Le 18 du même mois, les Lafourcade comparaissent de nouveau devant le même juge assisté des citoyens Lesbay et Lagardère ses assesseurs, mais cette fois le demandeur Pierre Belin est présent. Il prétend que les Lafourcade se sont servi à différentes époques, de son cheval pour approcher les vols de canards et que c'est donc de leur fait si le cheval a disparu.
Les Lafourcade répliquent que s'il est vrai qu'ils ont voulu se servir de ce cheval pour approcher les canards, "le dit cheval ne voulu point rester." Ils l'ont donc laissé où il se trouvait et ont tiré les canards "à la faveur d'une haye"; ils l'ont même revu depuis sur la barthe. Ils ne peuvent donc être tenus pour responsables de la disparition du cheval.

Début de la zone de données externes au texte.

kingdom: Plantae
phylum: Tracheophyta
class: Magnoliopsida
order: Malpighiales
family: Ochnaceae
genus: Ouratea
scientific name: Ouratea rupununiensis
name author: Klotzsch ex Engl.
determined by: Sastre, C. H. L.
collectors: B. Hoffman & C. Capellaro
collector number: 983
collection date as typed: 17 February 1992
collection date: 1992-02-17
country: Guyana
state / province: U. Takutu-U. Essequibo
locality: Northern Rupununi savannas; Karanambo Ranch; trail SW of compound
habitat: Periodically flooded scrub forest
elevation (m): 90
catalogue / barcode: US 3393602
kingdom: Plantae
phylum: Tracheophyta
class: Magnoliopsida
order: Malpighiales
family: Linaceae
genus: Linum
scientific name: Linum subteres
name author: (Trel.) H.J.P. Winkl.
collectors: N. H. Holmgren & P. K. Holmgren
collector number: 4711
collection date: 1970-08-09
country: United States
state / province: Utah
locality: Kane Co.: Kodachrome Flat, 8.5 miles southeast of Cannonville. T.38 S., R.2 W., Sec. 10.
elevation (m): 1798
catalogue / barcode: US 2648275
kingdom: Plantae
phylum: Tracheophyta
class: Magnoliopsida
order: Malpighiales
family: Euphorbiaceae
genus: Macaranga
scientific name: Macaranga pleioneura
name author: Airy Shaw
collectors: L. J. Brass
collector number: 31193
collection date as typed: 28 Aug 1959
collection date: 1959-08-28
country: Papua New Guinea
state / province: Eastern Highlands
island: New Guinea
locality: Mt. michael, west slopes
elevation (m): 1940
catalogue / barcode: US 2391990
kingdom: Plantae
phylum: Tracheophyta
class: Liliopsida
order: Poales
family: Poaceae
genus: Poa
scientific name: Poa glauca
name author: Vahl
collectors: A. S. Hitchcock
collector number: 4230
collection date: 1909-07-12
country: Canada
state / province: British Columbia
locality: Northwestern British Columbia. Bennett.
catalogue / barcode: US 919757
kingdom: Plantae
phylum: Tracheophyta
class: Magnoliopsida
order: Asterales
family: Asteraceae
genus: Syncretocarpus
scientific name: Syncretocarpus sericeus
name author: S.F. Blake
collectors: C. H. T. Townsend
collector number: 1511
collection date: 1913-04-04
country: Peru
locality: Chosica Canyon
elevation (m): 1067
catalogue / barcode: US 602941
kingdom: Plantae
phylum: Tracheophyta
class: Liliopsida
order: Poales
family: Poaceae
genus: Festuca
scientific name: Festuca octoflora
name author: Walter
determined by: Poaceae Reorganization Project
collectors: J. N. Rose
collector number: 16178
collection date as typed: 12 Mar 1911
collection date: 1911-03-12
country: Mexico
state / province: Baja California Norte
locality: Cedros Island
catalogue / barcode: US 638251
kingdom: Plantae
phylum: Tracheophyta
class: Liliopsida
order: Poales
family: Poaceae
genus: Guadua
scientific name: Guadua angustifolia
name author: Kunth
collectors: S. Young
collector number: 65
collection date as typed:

Devant l'impossibilité dans laquelle il se trouve de départager les deux parties, le juge leur propose de comparaître de nouveau accompagnés de témoins pouvant prouver l'exactitude de leurs dires.
Deux jours plus tard, a lieu l'audience suivante. Les assesseurs sont cette fois, les citoyens Lagardère, Andrieu et Chegaray. Les témoins cités par Belin sont Antoine Garratin et Jean Piet sur la commune de Lanne, Jean Larrouy et Jean Treich d'Orthevielle. Ceux des Lafourcade sont Antoine Garratin de Lanne, Jean Cazaux, Pierre Susbielle et Pierre Dulucq d'Orthevielle.
Au moment où le premier témoin allait déposer, les deux parties ont déclaré qu'ayant réfléchi sur les frais qu'allait entraîner la procédure, elles avaient décidé de s'entendre à l'amiable : les Lafourcade versent 50 livres à Belin qui s'engage à les leur rendre s'il retrouve son cheval.